Earwax is synthesized by glands in the ear canal. It helps trap dust and other small particles and helps stop them from reaching, impairing or infecting the eardrum. Typically, the wax dries up and falls out of the ear, along with the dust and debris.
Obstruction or impaction may also occur when the wax gets pushed deep in to the ear canal.

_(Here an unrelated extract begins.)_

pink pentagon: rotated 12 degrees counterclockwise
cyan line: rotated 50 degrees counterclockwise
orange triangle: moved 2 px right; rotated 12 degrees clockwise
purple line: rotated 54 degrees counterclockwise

The commonest cause of impaction is the use of any object like bobby pins, clips and napkin corners to get rid of superficial ear wax; this tends to push the rest of the wax deep into the ear. People who use earplugs and hearing aids are also susceptible to earwax obstruction.
Stubborn Ear Wax Symptoms
Symptoms of stubborn earwax impaction are:
- Ear pain
- Buzzing in the ear
- Reduced hearing
- Drainage from the ear.
- A sensation of fullness in the ear.
How To Remove Stubborn Ear Wax Safely?
Follow these simple guidelines to eliminate ear wax and its associated symptoms:
- Soften the ear wax.
- After about 2 days, when the wax has softened, use a rubber-bulb syringe to spray warm water into the ear. Make sure that you do it very gently. Tilt the head and pull your outer ear up and back to straighten the ear canal. After irrigating, tip your head to the side to let the water drain out. Thereafter, gently dry the outer ear with a napkin.
- You may have to repeat the entire process of softening and irrigation 4 – 6 times before all the surplus ear wax falls out. On the other hand, it is very vital for you to remember that, the softening agents may only loosen the outer layer of the ear wax and cause it penetrate deeper in the ear canal. In case your symptoms do not ameliorate after a week, you need to see the doctor.
- Also, ear wax elimination kits available and they are decidedly effectual in removing the earwax buildup. In case you are uncertain about which one is right for you, confer with your health care provider for guidance on which one to select, how to use as well as other earwax-elimination techniques.
- Never dig out stubborn and hardened earwax with bobby pins, paper clips, or cotton swabs. You may end up pushing the earwax farther into the canal and cause serious impairment.
- In really obstinate cases, the ENT will remove the ear wax using a device called a curette or via suction whilst examining the ear. He may also use a rubber-bulb syringe filled with warm water to sluice out the ear wax.
- If you seem to be having a recurrent problem, your ENT specialist may advise you to use a wax-removal medication, every 4 – 8 weeks as a preventive measure. However, these drops are known to irritate the delicate skin of the ear canal and ear drum, hence, use them very cautiously and only on the instruction of your doctor.